L’exactitude des constats
Ces accusations à l’encontre de Didier Lemaire posent notamment la question de la possibilité même de lancer une alerte sans s’appuyer sur une enquête sociologique « exhaustive », si tant est que cela soit possible, comme a pu le faire l’universitaire Bernard Rougier dans « Les territoires conquis de l’islamisme ».
L’alerte de Didier Lemaire a‑t-elle été maladroite ? Faut-il s’embarrasser de précautions oratoires quand on estime que la maison brûle ? La polémique médiatique sur les salons de coiffure réservés aux hommes dans la ville de Trappes est à ce sujet emblématique : en démontant un des arguments de Didier Lemaire sur l’application de plus en plus corsetée de la charia à Trappes, certains médias ont cru faire un travail de « fact checking », de vérification des faits. Pas de chance, la vérification faite par CNews à ce sujet vient apporter de l’eau au moulin de Didier Lemaire.
Le sujet central passé sous silence
Plus largement, alors que la loi sur le séparatisme était en débat au parlement, l’impression qui ressort de cette affaire est qu’elle a détourné des vrais enjeux sur la question. Le maire dont l’élection a été invalidée a su habilement jouer la corde de la victimisation et de l’accusation de stigmatisation des habitants de Trappes, y compris en venant distribuer des tracts dans l’école du professeur.
Pendant ce temps, en dépit des constats faits sur l’emprise croissante de l’islamisme à Trappes, comme ailleurs, notamment dans le livre « La communauté » par deux journalistes du Monde en 2018, peu de médias soulignent que la loi sur le séparatisme en débat au parlement, à défaut de pointer du doigt l’ennemi et de se donner les moyens, risque fort de passer à côté de son objectif.
Pour s’en convaincre, la lecture d’un article de l’Observatoire de l’islamisation est édifiante.

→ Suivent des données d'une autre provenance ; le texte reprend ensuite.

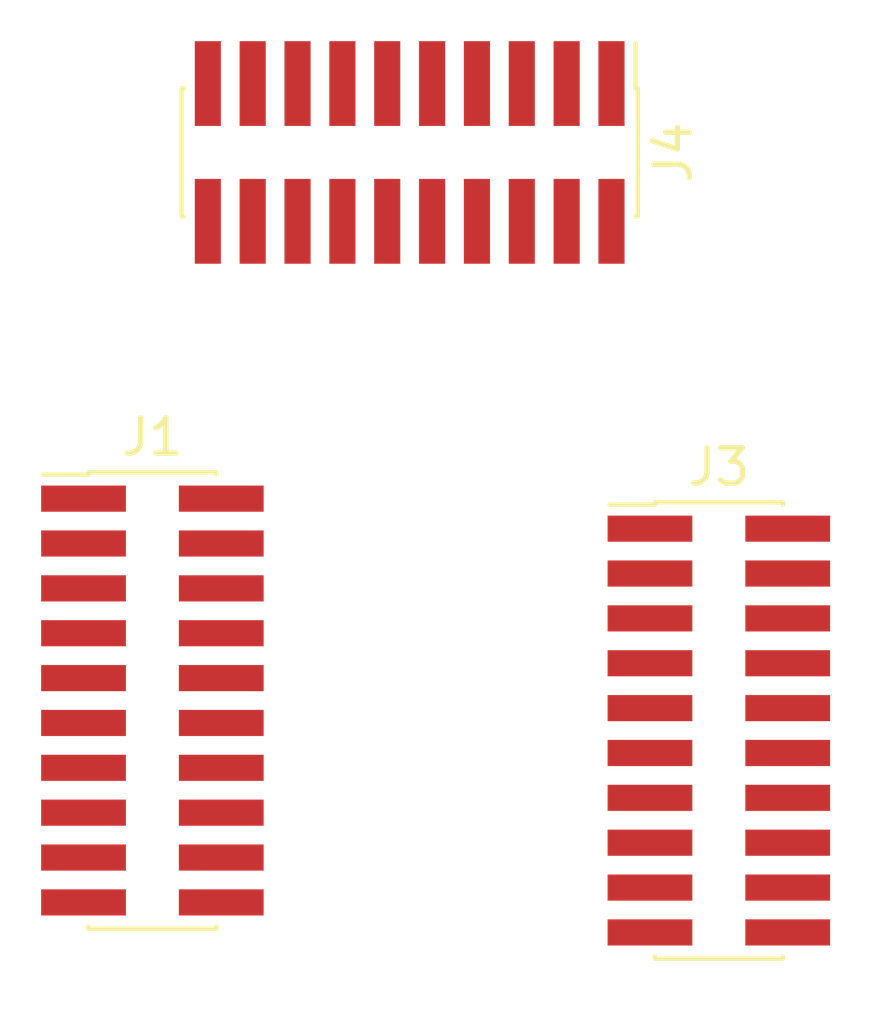
<source format=kicad_pcb>
(kicad_pcb
	(version 20241229)
	(generator "pcbnew")
	(generator_version "9.0")
	(general
		(thickness 1.6)
		(legacy_teardrops no)
	)
	(paper "A4")
	(layers
		(0 "F.Cu" signal)
		(2 "B.Cu" signal)
		(9 "F.Adhes" user "F.Adhesive")
		(11 "B.Adhes" user "B.Adhesive")
		(13 "F.Paste" user)
		(15 "B.Paste" user)
		(5 "F.SilkS" user "F.Silkscreen")
		(7 "B.SilkS" user "B.Silkscreen")
		(1 "F.Mask" user)
		(3 "B.Mask" user)
		(17 "Dwgs.User" user "User.Drawings")
		(19 "Cmts.User" user "User.Comments")
		(21 "Eco1.User" user "User.Eco1")
		(23 "Eco2.User" user "User.Eco2")
		(25 "Edge.Cuts" user)
		(27 "Margin" user)
		(31 "F.CrtYd" user "F.Courtyard")
		(29 "B.CrtYd" user "B.Courtyard")
		(35 "F.Fab" user)
		(33 "B.Fab" user)
		(39 "User.1" user)
		(41 "User.2" user)
		(43 "User.3" user)
		(45 "User.4" user)
	)
	(setup
		(pad_to_mask_clearance 0)
		(allow_soldermask_bridges_in_footprints no)
		(tenting front back)
		(pcbplotparams
			(layerselection 0x00000000_00000000_55555555_5755f5ff)
			(plot_on_all_layers_selection 0x00000000_00000000_00000000_00000000)
			(disableapertmacros no)
			(usegerberextensions no)
			(usegerberattributes yes)
			(usegerberadvancedattributes yes)
			(creategerberjobfile yes)
			(dashed_line_dash_ratio 12.000000)
			(dashed_line_gap_ratio 3.000000)
			(svgprecision 4)
			(plotframeref no)
			(mode 1)
			(useauxorigin no)
			(hpglpennumber 1)
			(hpglpenspeed 20)
			(hpglpendiameter 15.000000)
			(pdf_front_fp_property_popups yes)
			(pdf_back_fp_property_popups yes)
			(pdf_metadata yes)
			(pdf_single_document no)
			(dxfpolygonmode yes)
			(dxfimperialunits yes)
			(dxfusepcbnewfont yes)
			(psnegative no)
			(psa4output no)
			(plot_black_and_white yes)
			(sketchpadsonfab no)
			(plotpadnumbers no)
			(hidednponfab no)
			(sketchdnponfab yes)
			(crossoutdnponfab yes)
			(subtractmaskfromsilk no)
			(outputformat 1)
			(mirror no)
			(drillshape 1)
			(scaleselection 1)
			(outputdirectory "")
		)
	)
	(net 0 "")
	(net 1 "IO5{slash}TDI")
	(net 2 "IO8{slash}BOOT")
	(net 3 "IO3")
	(net 4 "GND")
	(net 5 "+3V3")
	(net 6 "IO11{slash}nRST")
	(net 7 "IO4{slash}TRST")
	(net 8 "IO10{slash}TDO")
	(net 9 "IO9{slash}nRST")
	(net 10 "IO13")
	(net 11 "IO15{slash}UART_RX")
	(net 12 "IO14{slash}UART_TX")
	(net 13 "IO6{slash}SWDIO")
	(net 14 "IO7{slash}SWCLK")
	(net 15 "IO2")
	(net 16 "IO12")
	(net 17 "IO37{slash}U0TXD")
	(net 18 "IO35{slash}BOOT")
	(net 19 "CHIP_PU")
	(net 20 "USB_D-")
	(net 21 "IO38{slash}U0RXD")
	(net 22 "unconnected-(J3-Pin_16-Pad16)")
	(net 23 "JTAG_D+")
	(net 24 "JTAG_D-")
	(net 25 "IO26")
	(net 26 "USB_D+")
	(net 27 "IO27")
	(net 28 "IO53")
	(net 29 "IO40{slash}SDDAT1")
	(net 30 "IO43{slash}SDCLK")
	(net 31 "IO39{slash}SDDAT0")
	(net 32 "IO49")
	(net 33 "IO46")
	(net 34 "IO50")
	(net 35 "IO45{slash}SDDET")
	(net 36 "IO47")
	(net 37 "IO48")
	(net 38 "IO42{slash}SDDAT3")
	(net 39 "IO51")
	(net 40 "IO52")
	(net 41 "IO44{slash}SDCMD")
	(net 42 "IO41{slash}SDDAT2")
	(footprint "Connector_PinHeader_1.27mm:PinHeader_2x10_P1.27mm_Vertical_SMD" (layer "F.Cu") (at 88.655 67.83 -90))
	(footprint "Connector_PinHeader_1.27mm:PinHeader_2x10_P1.27mm_Vertical_SMD" (layer "F.Cu") (at 97.41 84.195))
	(footprint "Connector_PinHeader_1.27mm:PinHeader_2x10_P1.27mm_Vertical_SMD" (layer "F.Cu") (at 81.37 83.345))
	(embedded_fonts no)
)

</source>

Publié le 4 février, il recense de façon méthodique les « 7 pêchés de Gérald Darmanin » qui sont autant de « failles béantes de la stratégie du locataire de la place Beauvau contre l’islamisme ».

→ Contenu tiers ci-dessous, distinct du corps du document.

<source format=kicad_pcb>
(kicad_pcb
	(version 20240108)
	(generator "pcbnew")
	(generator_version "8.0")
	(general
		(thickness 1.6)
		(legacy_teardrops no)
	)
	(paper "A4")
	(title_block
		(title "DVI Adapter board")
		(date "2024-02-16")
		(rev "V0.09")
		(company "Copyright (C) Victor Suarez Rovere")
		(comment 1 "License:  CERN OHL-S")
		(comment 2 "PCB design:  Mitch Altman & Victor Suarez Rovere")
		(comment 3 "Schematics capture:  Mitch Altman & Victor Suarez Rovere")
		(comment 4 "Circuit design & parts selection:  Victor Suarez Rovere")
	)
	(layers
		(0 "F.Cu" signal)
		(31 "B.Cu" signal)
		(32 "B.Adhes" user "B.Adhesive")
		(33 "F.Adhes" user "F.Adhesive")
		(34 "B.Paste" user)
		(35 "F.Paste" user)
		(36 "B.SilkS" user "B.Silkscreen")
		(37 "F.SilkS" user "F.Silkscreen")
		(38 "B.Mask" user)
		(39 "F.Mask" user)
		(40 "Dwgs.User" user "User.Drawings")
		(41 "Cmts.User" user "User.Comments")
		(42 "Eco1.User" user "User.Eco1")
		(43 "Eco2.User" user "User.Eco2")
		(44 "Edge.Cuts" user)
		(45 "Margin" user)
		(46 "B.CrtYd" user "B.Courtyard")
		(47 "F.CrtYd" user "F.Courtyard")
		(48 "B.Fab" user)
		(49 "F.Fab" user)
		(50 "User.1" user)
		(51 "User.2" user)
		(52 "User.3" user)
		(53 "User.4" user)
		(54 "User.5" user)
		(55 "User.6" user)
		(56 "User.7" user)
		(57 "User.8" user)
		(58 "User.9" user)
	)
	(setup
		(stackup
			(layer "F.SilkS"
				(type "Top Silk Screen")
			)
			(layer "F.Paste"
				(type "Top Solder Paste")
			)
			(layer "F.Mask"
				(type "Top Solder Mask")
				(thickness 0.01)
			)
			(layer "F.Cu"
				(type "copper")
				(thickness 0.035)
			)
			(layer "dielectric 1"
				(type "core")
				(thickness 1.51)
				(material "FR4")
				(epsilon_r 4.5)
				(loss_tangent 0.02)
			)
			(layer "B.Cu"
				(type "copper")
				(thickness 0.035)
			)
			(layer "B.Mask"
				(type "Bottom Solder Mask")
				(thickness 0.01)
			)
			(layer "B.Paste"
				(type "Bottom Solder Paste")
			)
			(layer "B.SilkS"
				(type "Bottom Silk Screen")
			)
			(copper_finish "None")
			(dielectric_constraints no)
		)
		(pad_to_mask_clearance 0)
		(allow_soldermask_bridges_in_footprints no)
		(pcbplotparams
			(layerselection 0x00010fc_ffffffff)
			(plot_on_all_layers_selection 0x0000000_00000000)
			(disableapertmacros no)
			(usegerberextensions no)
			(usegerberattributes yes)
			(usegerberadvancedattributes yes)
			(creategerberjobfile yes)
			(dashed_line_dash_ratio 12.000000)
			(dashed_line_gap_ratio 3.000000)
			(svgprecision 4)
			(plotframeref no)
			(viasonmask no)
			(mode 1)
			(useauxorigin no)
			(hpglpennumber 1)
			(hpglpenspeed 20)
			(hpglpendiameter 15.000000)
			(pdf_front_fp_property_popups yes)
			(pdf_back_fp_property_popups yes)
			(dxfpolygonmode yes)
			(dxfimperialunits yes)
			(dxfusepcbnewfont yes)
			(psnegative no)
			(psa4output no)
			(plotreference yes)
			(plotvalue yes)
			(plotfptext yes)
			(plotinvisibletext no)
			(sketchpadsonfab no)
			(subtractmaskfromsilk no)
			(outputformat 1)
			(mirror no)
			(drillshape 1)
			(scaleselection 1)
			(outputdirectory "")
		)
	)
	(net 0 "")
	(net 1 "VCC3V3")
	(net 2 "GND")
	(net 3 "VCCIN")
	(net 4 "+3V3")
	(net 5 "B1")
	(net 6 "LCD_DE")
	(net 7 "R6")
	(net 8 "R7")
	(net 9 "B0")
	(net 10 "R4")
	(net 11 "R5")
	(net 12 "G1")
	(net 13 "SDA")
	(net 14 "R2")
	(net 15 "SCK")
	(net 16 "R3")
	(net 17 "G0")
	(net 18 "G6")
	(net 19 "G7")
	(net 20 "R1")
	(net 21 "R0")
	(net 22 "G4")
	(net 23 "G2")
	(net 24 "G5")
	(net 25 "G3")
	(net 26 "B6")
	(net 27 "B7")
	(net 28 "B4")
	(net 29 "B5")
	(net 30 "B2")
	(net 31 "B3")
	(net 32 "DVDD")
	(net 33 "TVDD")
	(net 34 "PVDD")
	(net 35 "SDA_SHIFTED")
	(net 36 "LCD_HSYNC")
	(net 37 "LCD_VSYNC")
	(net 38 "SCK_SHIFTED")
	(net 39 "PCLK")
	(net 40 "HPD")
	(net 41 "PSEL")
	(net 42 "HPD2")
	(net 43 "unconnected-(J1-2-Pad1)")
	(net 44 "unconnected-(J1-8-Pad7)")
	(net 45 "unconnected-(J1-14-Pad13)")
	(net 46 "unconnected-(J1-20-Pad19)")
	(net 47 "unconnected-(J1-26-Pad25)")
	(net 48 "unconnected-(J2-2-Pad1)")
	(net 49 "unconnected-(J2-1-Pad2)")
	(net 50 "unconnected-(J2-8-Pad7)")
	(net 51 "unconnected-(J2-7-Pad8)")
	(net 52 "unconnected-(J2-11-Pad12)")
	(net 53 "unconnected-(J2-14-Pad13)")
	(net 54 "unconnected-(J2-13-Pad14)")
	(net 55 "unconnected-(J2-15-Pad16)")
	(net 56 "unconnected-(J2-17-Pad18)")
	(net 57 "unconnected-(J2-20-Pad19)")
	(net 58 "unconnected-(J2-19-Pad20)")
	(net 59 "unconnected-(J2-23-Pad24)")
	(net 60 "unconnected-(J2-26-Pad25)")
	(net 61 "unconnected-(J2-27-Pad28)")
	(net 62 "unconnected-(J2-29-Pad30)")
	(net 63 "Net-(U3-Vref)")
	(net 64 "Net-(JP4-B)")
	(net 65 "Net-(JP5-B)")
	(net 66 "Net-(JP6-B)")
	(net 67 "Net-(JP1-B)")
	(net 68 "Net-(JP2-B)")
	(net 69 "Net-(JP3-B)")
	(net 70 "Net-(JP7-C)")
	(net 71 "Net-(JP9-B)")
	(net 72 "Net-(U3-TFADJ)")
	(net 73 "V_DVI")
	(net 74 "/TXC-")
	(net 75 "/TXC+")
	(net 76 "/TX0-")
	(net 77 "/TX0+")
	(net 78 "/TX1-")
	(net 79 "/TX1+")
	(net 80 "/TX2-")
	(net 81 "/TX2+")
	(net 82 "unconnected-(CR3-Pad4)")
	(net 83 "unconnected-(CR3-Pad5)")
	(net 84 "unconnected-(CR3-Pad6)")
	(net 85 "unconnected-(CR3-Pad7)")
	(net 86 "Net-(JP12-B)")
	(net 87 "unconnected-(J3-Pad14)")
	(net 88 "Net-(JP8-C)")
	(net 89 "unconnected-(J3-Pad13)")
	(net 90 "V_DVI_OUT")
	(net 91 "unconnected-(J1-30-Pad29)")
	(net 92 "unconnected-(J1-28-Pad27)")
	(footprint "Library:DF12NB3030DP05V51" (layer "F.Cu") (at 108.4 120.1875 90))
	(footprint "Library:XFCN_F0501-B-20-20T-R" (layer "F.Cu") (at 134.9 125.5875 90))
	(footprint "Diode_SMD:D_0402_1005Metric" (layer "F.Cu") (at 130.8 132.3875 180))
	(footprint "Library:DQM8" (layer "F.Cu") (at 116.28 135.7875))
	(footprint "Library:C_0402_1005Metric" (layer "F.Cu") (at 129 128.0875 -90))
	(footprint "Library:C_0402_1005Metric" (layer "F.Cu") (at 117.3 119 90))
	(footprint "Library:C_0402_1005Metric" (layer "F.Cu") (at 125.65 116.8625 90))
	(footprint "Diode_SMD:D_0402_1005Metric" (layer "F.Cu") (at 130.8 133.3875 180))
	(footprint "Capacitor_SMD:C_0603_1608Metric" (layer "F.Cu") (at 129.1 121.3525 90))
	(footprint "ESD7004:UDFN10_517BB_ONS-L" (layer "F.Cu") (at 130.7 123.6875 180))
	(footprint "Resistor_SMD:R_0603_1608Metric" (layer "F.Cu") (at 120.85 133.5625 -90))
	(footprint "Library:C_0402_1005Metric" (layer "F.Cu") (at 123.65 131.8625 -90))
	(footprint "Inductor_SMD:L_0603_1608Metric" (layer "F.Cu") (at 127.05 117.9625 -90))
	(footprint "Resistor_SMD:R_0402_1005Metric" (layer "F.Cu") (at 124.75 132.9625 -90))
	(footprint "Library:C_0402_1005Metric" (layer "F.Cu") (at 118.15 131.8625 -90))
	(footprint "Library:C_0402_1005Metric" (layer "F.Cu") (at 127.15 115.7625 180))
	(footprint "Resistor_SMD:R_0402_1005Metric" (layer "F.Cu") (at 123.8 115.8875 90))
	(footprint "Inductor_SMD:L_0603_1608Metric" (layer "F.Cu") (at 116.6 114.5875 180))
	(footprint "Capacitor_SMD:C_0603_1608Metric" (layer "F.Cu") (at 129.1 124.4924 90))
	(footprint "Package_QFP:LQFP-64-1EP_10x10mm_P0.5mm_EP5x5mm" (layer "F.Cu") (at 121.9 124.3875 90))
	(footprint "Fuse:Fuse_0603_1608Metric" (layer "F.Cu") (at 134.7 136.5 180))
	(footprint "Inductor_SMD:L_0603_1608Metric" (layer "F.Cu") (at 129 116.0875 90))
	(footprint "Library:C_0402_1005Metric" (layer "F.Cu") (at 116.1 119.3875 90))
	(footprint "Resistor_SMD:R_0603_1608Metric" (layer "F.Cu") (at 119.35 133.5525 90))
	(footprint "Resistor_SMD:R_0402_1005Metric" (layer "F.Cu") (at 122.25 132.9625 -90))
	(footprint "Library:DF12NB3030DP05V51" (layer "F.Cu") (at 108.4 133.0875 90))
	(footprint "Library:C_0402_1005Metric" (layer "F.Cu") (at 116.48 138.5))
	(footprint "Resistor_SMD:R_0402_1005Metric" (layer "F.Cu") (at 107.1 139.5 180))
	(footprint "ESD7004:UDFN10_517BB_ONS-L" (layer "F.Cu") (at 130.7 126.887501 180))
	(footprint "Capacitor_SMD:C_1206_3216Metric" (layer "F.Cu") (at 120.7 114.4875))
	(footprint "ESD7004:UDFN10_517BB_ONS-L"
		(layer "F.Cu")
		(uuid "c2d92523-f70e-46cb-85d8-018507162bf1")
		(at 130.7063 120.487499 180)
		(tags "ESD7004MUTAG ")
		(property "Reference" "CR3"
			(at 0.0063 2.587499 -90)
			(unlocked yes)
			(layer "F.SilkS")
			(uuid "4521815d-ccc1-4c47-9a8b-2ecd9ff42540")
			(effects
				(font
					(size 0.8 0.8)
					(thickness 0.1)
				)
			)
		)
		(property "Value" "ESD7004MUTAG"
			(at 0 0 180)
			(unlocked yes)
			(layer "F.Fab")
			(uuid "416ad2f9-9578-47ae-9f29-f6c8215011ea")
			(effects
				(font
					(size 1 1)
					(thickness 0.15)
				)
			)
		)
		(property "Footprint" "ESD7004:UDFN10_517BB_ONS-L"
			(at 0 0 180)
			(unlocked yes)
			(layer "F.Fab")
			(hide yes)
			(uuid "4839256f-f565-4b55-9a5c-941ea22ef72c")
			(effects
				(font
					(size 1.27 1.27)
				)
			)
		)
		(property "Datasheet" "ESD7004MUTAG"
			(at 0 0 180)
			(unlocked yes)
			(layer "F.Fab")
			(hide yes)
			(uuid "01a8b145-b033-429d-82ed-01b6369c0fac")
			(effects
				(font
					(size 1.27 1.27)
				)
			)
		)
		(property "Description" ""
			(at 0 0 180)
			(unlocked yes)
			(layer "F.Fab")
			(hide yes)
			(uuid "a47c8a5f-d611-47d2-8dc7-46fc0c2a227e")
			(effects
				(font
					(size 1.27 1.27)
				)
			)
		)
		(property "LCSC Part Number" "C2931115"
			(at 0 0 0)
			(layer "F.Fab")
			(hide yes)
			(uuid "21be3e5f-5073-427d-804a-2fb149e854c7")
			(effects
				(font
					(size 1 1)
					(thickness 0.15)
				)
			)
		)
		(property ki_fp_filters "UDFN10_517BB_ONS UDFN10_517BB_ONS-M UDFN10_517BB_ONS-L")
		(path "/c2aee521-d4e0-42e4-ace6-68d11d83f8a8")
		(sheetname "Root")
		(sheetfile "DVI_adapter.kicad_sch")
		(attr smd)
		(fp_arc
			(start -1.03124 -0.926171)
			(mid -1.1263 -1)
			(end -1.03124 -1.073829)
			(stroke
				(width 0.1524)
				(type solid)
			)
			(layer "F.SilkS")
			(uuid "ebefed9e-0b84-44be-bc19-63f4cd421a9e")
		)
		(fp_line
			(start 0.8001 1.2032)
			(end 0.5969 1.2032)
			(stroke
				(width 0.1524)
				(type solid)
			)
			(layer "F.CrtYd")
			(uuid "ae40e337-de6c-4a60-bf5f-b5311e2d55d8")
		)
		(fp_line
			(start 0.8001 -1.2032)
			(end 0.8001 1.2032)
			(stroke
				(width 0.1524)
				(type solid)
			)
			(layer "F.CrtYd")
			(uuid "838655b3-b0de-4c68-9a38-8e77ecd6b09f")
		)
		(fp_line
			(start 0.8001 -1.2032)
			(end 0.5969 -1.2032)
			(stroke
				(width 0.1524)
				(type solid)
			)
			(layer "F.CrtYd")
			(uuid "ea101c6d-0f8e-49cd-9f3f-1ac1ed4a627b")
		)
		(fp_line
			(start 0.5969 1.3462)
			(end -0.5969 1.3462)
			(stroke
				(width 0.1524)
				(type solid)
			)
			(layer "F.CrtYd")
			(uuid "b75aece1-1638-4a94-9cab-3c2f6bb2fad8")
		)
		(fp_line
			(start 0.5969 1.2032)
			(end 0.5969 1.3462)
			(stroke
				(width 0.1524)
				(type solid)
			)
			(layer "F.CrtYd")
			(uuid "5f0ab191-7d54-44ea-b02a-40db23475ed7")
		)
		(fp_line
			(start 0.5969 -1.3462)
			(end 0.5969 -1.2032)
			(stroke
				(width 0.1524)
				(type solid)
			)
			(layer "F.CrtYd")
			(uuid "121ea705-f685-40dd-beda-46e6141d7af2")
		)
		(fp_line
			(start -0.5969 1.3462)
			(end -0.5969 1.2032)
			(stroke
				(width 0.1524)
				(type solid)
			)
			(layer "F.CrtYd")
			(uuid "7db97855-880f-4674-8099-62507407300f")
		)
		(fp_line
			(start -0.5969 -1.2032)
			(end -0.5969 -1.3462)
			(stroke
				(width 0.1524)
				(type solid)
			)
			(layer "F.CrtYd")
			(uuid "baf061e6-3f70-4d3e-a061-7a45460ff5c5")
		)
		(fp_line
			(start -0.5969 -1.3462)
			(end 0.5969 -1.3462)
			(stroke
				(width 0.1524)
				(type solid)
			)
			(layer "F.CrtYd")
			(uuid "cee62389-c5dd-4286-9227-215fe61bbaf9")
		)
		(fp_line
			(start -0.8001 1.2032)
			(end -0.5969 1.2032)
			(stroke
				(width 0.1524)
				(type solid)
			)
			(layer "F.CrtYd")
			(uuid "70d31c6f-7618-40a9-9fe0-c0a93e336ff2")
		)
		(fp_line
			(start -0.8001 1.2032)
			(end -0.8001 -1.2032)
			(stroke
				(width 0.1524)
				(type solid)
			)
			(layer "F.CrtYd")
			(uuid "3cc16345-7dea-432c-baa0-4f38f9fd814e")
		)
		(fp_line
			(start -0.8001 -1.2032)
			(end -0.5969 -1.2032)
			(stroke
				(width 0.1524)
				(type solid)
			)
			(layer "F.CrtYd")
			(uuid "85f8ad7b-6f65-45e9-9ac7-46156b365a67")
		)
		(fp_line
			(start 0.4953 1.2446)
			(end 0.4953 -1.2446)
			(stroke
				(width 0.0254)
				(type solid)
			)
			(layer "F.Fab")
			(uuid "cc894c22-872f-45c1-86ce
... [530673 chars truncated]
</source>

La chape de plomb sur la progression de l’islamisme en milieu scolaire
Non seulement les véritables enjeux de la loi sur le séparatisme auront été passés sous silence. Mais c’est aussi la chape de plomb qui pèse dans le milieu enseignant, et plus largement dans le département des Yvelines, comme le souligne Céline Pina dans Causeur, qui risque d’être plus pesante que jamais.

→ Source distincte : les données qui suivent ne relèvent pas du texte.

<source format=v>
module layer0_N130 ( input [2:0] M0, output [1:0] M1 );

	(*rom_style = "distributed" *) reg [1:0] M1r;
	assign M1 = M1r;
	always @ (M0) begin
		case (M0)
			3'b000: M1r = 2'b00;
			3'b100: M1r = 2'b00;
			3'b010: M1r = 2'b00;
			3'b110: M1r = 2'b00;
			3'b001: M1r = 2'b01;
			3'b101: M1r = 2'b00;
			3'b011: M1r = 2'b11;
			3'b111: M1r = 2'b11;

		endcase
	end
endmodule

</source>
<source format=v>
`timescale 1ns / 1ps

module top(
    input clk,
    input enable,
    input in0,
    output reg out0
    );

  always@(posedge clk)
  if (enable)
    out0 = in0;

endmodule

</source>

Comme le souligne sur Twitter Thomas Lequertier, en reprenant une enquête menée par la fondation Jean Jaurès « 59 % des enseignants disent avoir déjà observé de la part d’élèves de leur établissement actuel au moins une fois une forme de séparatisme religieux. » Mais toute vérité ne serait pas bonne à dire. En septembre 2020, Europe 1 nous informait que « près de 40% des enseignants déclarent s’auto-censurer ».
Alors que Le Parisien nous informait le 21 octobre, juste après la décapitation de Samuel Paty, que « pour bon nombre d’enseignants, choqués par la mort de Samuel Paty, il est grand temps de lever la chape de plomb qui entoure ce qu’ils vivent au sein de leur classe à cause de la religion », les faits montrent que cette fameuse chape de plomb, une certaine classe médiatico-politique islamo-compatible voudrait la voir refermée très rapidement.
Au final, que restera-t-il de cette histoire ? Didier Lemaire avait envoyé en 2018 une lettre au président de la République pour l’alerter de la gravité de la situation sur l’islamisme qui progresse en milieu scolaire. Ne voyant aucune réponse et la situation se détériorer, il a interpellé l’opinion publique dans l’Obs. Mais le sujet est tellement inflammable que le professeur de philosophie a désormais décidé d’arrêter d’enseigner. Pire, son alerte n’aura pas permis d’infléchir la loi sur le séparatisme qui semble bien faible à désarmer ce phénomène et à tarir sa source, l’immigration débridée.